Under the ordinance, crafted by the Waco-McLennan County Public Health District, officials will work to identify sources of lead contamination if a test identifies a child who has blood-lead levels of 10 micrograms per deciliter or more.
Property owners who fail to provide interim controls or abatement plans within 90 days could face Class C misdemeanor charges. City officials have said they believe the ordinance is the first of its kind in Texas.
The grant is expected to be enough to pay for 140 low-income Waco families to fix lead problems in their homes. Lead paint is typically addressed by encapsulating it in another specialized paint or by removing it while taking steps to collect dust and protect workers from exposure.
The city did not start enforcing the new ordinance as it waited for results of its grant application, Assistant City Manager Deidra Emerson said.
“This has been such a long process, and I’m so happy,” health district spokeswoman Kelly Craine said. “There were several of us working on it, from housing, from health, and we got a lot of support from city managers. Now, to actually have it, I’m excited, and I can’t wait to really find out and get started and know how it’s going to work.”
Waco District 3 Councilman John Kinnaird, who is also chairman of the health district, said collaboration between various groups was necessary to get to this point and win the grant.
“I think it’s fantastic,” Kinnaird said. “I’m very excited and very appreciative to all the work the staff put in because it’s a very competitive grant. The fact that we were awarded such a substantial amount, I think it’s going to be a fantastic thing in this community, and it’s going to go a long way.
“It’s still a first step, but it’ll go a long way toward helping remediate and alleviate the problem that this lead and paint and other environmental contamination points has on the community.”
Also Wednesday, President Donald Trump’s administration released a plan involving several federal agencies meant to combat lead exposure in children. Environmental advocates said the attention on the issue is appreciated but that the plan lacks new targets for regulatory or enforcement action, the AP reported.

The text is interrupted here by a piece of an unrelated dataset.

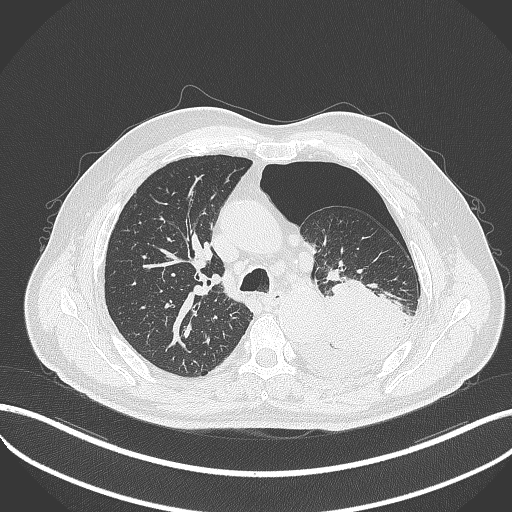
Chest CT, one axial slice. Position 351 of 464 along the scan axis. Reconstruction kernel B70f. Lung window (W 1500 / L -600 HU). 1 mm slice thickness. 512 × 512 image matrix. Male patient, age 76 years. From the clinical record (not read from this slice): clinical TNM (as recorded): T3 N0 M1b.
Structures marked on this image (rectangle marked by the reading radiologist):
- lung tumour (recorded histology: adenocarcinoma): box from (x=321, y=277) to (x=405, y=352) px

HUD Secretary Ben Carson announced the $139 million grant package Waco got a piece of during an event Wednesday with other federal officials introducing the administration’s lead plan.
The CDC has found that children in at least 4 million households nationwide are exposed to lead from a variety of sources, according to the AP report.
In Waco, flaking lead paint is the main culprit for exposure. Paint makers lowered the concentration of lead in their products in the 1960s, and lead in paint was banned nationwide in 1978. More than two-thirds of homes in the 76707 ZIP code were built before 1960.
“Today, we take another important step toward creating safer and healthier homes for families and their children,” Carson wrote in a press release. “At HUD, one of our most important missions is to provide people with safe and reliable housing, and these grants will help states and local communities eliminate lead-based paint and other health hazards from low-income homes.”